Sometimes, you’d be unlucky. The bulb of the projector would blow and then you’d be stuck having to draw the concepts out on the whiteboard (an actual physical whiteboard) with markers. Add insult to injury, the sailors would have changed the whiteboard markers with permanent markers so you wouldn’t be able to erase anything. Then they’d roll around laughing watching my frustration trying to rub it all off…fun times.
When I think back to my professional life and how technology has changed, I’m thankful that I had an opportunity to witness a workplace without technology and to live through the introduction of it in the workplace – along with experiencing the feelings of awe and wonderment about what changes it would bring but also a slight trepidation of what may be lost.
I think we are at this point again in our lives.
What advice would you give to a first-time Microsoft Ignite attendee? Well, I’m going to be a first-time Microsoft Ignite attendee too and when I go to conferences for the first time, there’s a level of nervous excitement.
What I do is to find out as much as I can about the event and that involves consuming everything I can through the website, YouTube, trawling hashtags on Twitter and also speaking to people who have gone before…until I sit back overwhelmed with it all….
Then I take a deep breath… and ask myself “what is it that I want to get out of it?”
My advice would be that nowadays there’s SO much information online about anything and everything. Don’t get overwhelmed by it. Instead, come up with ONE goal or ONE plan that you want to achieve in your time there and work on that.
For example, it may be to “speak to people who may be able to support your idea of a particular project that you’re working on with the intention of presenting it at the next Ignite” or “ask one question in each of the sessions you attend that relates to an aspect of a project you’re working on to get a different or unique perspective or aspect you hadn’t considered.” It doesn’t stop there.
I’d also ask that you SHARE what you learned to your social networks and community. Add your own value by sharing what you think of the sessions – and how they link to your work and your experience - and be your own community reporter.
What are you packing for Microsoft Ignite? I had to chuckle with this one because the first thing I pack is my knitting. I’ll have a travel knitting project on the go, whether it’s a beanie, shawl or sock. You’d be surprised how much of a conversation starter this is with strangers when you knit while traveling. It’s also a great stress relief at the end of the day to knit a few rows and to relax your mind.
I have travelled to the USA before and know that they love their indoors air conditioning, so I think I’ll be packing a half-knitted shawl to finish off while I’m there and wear it.
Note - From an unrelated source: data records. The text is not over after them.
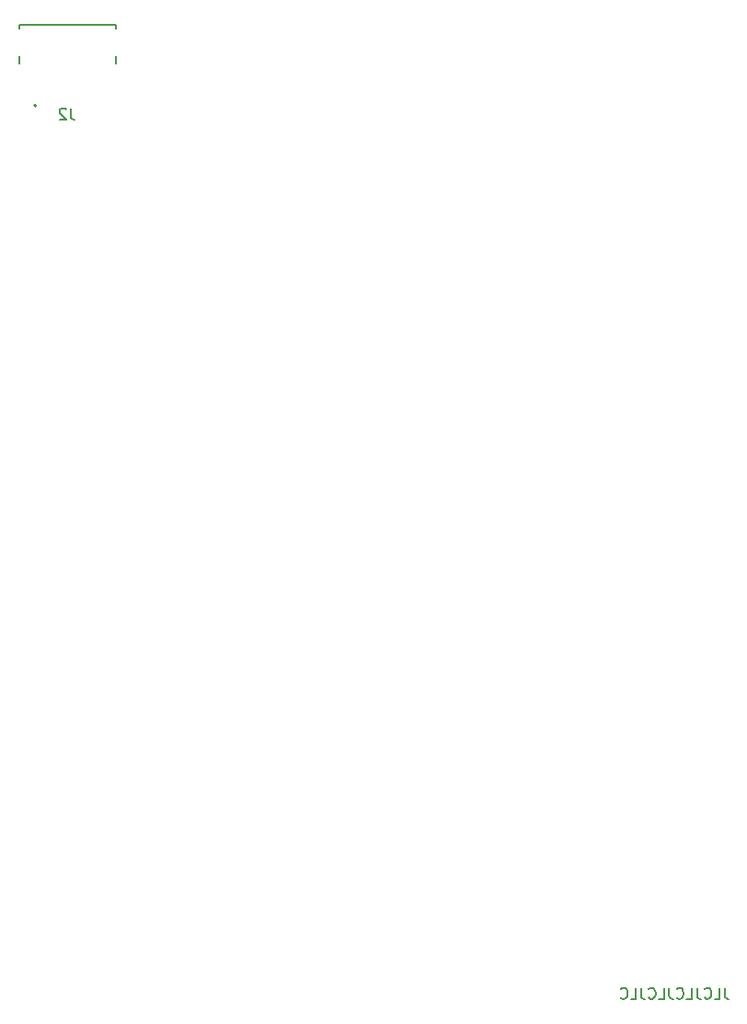
<source format=gbr>
G04 #@! TF.GenerationSoftware,KiCad,Pcbnew,8.0.4+dfsg-1*
G04 #@! TF.CreationDate,2025-02-23T12:22:26+09:00*
G04 #@! TF.ProjectId,bionic-base,62696f6e-6963-42d6-9261-73652e6b6963,13*
G04 #@! TF.SameCoordinates,Original*
G04 #@! TF.FileFunction,Legend,Bot*
G04 #@! TF.FilePolarity,Positive*
%FSLAX46Y46*%
G04 Gerber Fmt 4.6, Leading zero omitted, Abs format (unit mm)*
G04 Created by KiCad (PCBNEW 8.0.4+dfsg-1) date 2025-02-23 12:22:26*
%MOMM*%
%LPD*%
G01*
G04 APERTURE LIST*
%ADD10C,0.150000*%
%ADD11C,0.200000*%
G04 APERTURE END LIST*
D10*
X148799048Y-133639819D02*
X148799048Y-134354104D01*
X148799048Y-134354104D02*
X148846667Y-134496961D01*
X148846667Y-134496961D02*
X148941905Y-134592200D01*
X148941905Y-134592200D02*
X149084762Y-134639819D01*
X149084762Y-134639819D02*
X149180000Y-134639819D01*
X147846667Y-134639819D02*
X148322857Y-134639819D01*
X148322857Y-134639819D02*
X148322857Y-133639819D01*
X146941905Y-134544580D02*
X146989524Y-134592200D01*
X146989524Y-134592200D02*
X147132381Y-134639819D01*
X147132381Y-134639819D02*
X147227619Y-134639819D01*
X147227619Y-134639819D02*
X147370476Y-134592200D01*
X147370476Y-134592200D02*
X147465714Y-134496961D01*
X147465714Y-134496961D02*
X147513333Y-134401723D01*
X147513333Y-134401723D02*
X147560952Y-134211247D01*
X147560952Y-134211247D02*
X147560952Y-134068390D01*
X147560952Y-134068390D02*
X147513333Y-133877914D01*
X147513333Y-133877914D02*
X147465714Y-133782676D01*
X147465714Y-133782676D02*
X147370476Y-133687438D01*
X147370476Y-133687438D02*
X147227619Y-133639819D01*
X147227619Y-133639819D02*
X147132381Y-133639819D01*
X147132381Y-133639819D02*
X146989524Y-133687438D01*
X146989524Y-133687438D02*
X146941905Y-133735057D01*
X146227619Y-133639819D02*
X146227619Y-134354104D01*
X146227619Y-134354104D02*
X146275238Y-134496961D01*
X146275238Y-134496961D02*
X146370476Y-134592200D01*
X146370476Y-134592200D02*
X146513333Y-134639819D01*
X146513333Y-134639819D02*
X146608571Y-134639819D01*
X145275238Y-134639819D02*
X145751428Y-134639819D01*
X145751428Y-134639819D02*
X145751428Y-133639819D01*
X144370476Y-134544580D02*
X144418095Y-134592200D01*
X144418095Y-134592200D02*
X144560952Y-134639819D01*
X144560952Y-134639819D02*
X144656190Y-134639819D01*
X144656190Y-134639819D02*
X144799047Y-134592200D01*
X144799047Y-134592200D02*
X144894285Y-134496961D01*
X144894285Y-134496961D02*
X144941904Y-134401723D01*
X144941904Y-134401723D02*
X144989523Y-134211247D01*
X144989523Y-134211247D02*
X144989523Y-134068390D01*
X144989523Y-134068390D02*
X144941904Y-133877914D01*
X144941904Y-133877914D02*
X144894285Y-133782676D01*
X144894285Y-133782676D02*
X144799047Y-133687438D01*
X144799047Y-133687438D02*
X144656190Y-133639819D01*
X144656190Y-133639819D02*
X144560952Y-133639819D01*
X144560952Y-133639819D02*
X144418095Y-133687438D01*
X144418095Y-133687438D02*
X144370476Y-133735057D01*
X143656190Y-133639819D02*
X143656190Y-134354104D01*
X143656190Y-134354104D02*
X143703809Y-134496961D01*
X143703809Y-134496961D02*
X143799047Y-134592200D01*
X143799047Y-134592200D02*
X143941904Y-134639819D01*
X143941904Y-134639819D02*
X144037142Y-134639819D01*
X142703809Y-134639819D02*
X143179999Y-134639819D01*
X143179999Y-134639819D02*
X143179999Y-133639819D01*
X141799047Y-134544580D02*
X141846666Y-134592200D01*
X141846666Y-134592200D02*
X141989523Y-134639819D01*
X141989523Y-134639819D02*
X142084761Y-134639819D01*
X142084761Y-134639819D02*
X142227618Y-134592200D01*
X142227618Y-134592200D02*
X142322856Y-134496961D01*
X142322856Y-134496961D02*
X142370475Y-134401723D01*
X142370475Y-134401723D02*
X142418094Y-134211247D01*
X142418094Y-134211247D02*
X142418094Y-134068390D01*
X142418094Y-134068390D02*
X142370475Y-133877914D01*
X142370475Y-133877914D02*
X142322856Y-133782676D01*
X142322856Y-133782676D02*
X142227618Y-133687438D01*
X142227618Y-133687438D02*
X142084761Y-133639819D01*
X142084761Y-133639819D02*
X141989523Y-133639819D01*
X141989523Y-133639819D02*
X141846666Y-133687438D01*
X141846666Y-133687438D02*
X141799047Y-133735057D01*
X141084761Y-133639819D02*
X141084761Y-134354104D01*
X141084761Y-134354104D02*
X141132380Y-134496961D01*
X141132380Y-134496961D02*
X141227618Y-134592200D01*
X141227618Y-134592200D02*
X141370475Y-134639819D01*
X141370475Y-134639819D02*
X141465713Y-134639819D01*
X140132380Y-134639819D02*
X140608570Y-134639819D01*
X140608570Y-134639819D02*
X140608570Y-133639819D01*
X139227618Y-134544580D02*
X139275237Y-134592200D01*
X139275237Y-134592200D02*
X139418094Y-134639819D01*
X139418094Y-134639819D02*
X139513332Y-134639819D01*
X139513332Y-134639819D02*
X139656189Y-134592200D01*
X139656189Y-134592200D02*
X139751427Y-134496961D01*
X139751427Y-134496961D02*
X139799046Y-134401723D01*
X139799046Y-134401723D02*
X139846665Y-134211247D01*
X139846665Y-134211247D02*
X139846665Y-134068390D01*
X139846665Y-134068390D02*
X139799046Y-133877914D01*
X139799046Y-133877914D02*
X139751427Y-133782676D01*
X139751427Y-133782676D02*
X139656189Y-133687438D01*
X139656189Y-133687438D02*
X139513332Y-133639819D01*
X139513332Y-133639819D02*
X139418094Y-133639819D01*
X139418094Y-133639819D02*
X139275237Y-133687438D01*
X139275237Y-133687438D02*
X139227618Y-133735057D01*
X88582533Y-52690819D02*
X88582533Y-53405104D01*
X88582533Y-53405104D02*
X88630152Y-53547961D01*
X88630152Y-53547961D02*
X88725390Y-53643200D01*
X88725390Y-53643200D02*
X88868247Y-53690819D01*
X88868247Y-53690819D02*
X88963485Y-53690819D01*
X88153961Y-52786057D02*
X88106342Y-52738438D01*
X88106342Y-52738438D02*
X88011104Y-52690819D01*
X88011104Y-52690819D02*
X87773009Y-52690819D01*
X87773009Y-52690819D02*
X87677771Y-52738438D01*
X87677771Y-52738438D02*
X87630152Y-52786057D01*
X87630152Y-52786057D02*
X87582533Y-52881295D01*
X87582533Y-52881295D02*
X87582533Y-52976533D01*
X87582533Y-52976533D02*
X87630152Y-53119390D01*
X87630152Y-53119390D02*
X88201580Y-53690819D01*
X88201580Y-53690819D02*
X87582533Y-53690819D01*
D11*
X83830000Y-47929000D02*
X83830000Y-48609000D01*
X83830000Y-45019000D02*
X83830000Y-45369000D01*
X92770000Y-45019000D02*
X83830000Y-45019000D01*
X92770000Y-47929000D02*
X92770000Y-48609000D01*
X92770000Y-45369000D02*
X92770000Y-45019000D01*
X85425000Y-52459000D02*
G75*
G02*
X85225000Y-52459000I-100000J0D01*
G01*
X85225000Y-52459000D02*
G75*
G02*
X85425000Y-52459000I100000J0D01*
G01*
M02*

</source>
The other most important thing I’d pack for Ignite would be a good book and all my tech gear of course. Camera, phone, Surface Pro, tripod, microphone, you name it…can’t forget those!
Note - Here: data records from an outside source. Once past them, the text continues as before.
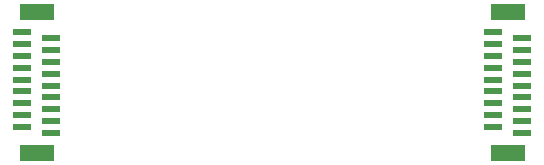
<source format=gbr>
%TF.GenerationSoftware,KiCad,Pcbnew,7.0.2-6a45011f42~172~ubuntu22.04.1*%
%TF.CreationDate,2023-05-08T11:52:49+01:00*%
%TF.ProjectId,bridge,62726964-6765-42e6-9b69-6361645f7063,rev?*%
%TF.SameCoordinates,Original*%
%TF.FileFunction,Paste,Top*%
%TF.FilePolarity,Positive*%
%FSLAX46Y46*%
G04 Gerber Fmt 4.6, Leading zero omitted, Abs format (unit mm)*
G04 Created by KiCad (PCBNEW 7.0.2-6a45011f42~172~ubuntu22.04.1) date 2023-05-08 11:52:49*
%MOMM*%
%LPD*%
G01*
G04 APERTURE LIST*
%ADD10R,1.600200X0.508000*%
%ADD11R,2.895600X1.397000*%
G04 APERTURE END LIST*
D10*
%TO.C,J1*%
X131143000Y-94249999D03*
X128730000Y-93750000D03*
X131143000Y-93250001D03*
X128730000Y-92749999D03*
X131143000Y-92250000D03*
X128730000Y-91749999D03*
X131143000Y-91250000D03*
X128730000Y-90750001D03*
X131143000Y-90249999D03*
X128730000Y-89750000D03*
X131143000Y-89250001D03*
X128730000Y-88750000D03*
X131143000Y-88250001D03*
X128730000Y-87749999D03*
X131143000Y-87250000D03*
X128730000Y-86750001D03*
X131143000Y-86250000D03*
X128730000Y-85750001D03*
D11*
X129949200Y-95943600D03*
X129949200Y-84056400D03*
%TD*%
D10*
%TO.C,J2*%
X88857000Y-85750001D03*
X91270000Y-86250000D03*
X88857000Y-86749999D03*
X91270000Y-87250001D03*
X88857000Y-87750000D03*
X91270000Y-88250001D03*
X88857000Y-88750000D03*
X91270000Y-89249999D03*
X88857000Y-89750001D03*
X91270000Y-90250000D03*
X88857000Y-90749999D03*
X91270000Y-91250000D03*
X88857000Y-91749999D03*
X91270000Y-92250001D03*
X88857000Y-92750000D03*
X91270000Y-93249999D03*
X88857000Y-93750000D03*
X91270000Y-94249999D03*
D11*
X90050800Y-84056400D03*
X90050800Y-95943600D03*
%TD*%
M02*

</source>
Why should people follow you for Microsoft Ignite coverage? The thing is that they don’t need to follow me. They should follow people who they feel would help them achieve their goal or aim of what they want to learn at Ignite. I’m looking forward to sharing the wonderful presentations at Ignite. My goal at Ignite is to be able to articulate and translate what we’re seeing to explain it to the person back in the workplace – at work, doing the work – how is what we are learning at Ignite going to provide meaning back to them? How will it make their work better, faster or smarter so it opens opportunities to create new value for their organization?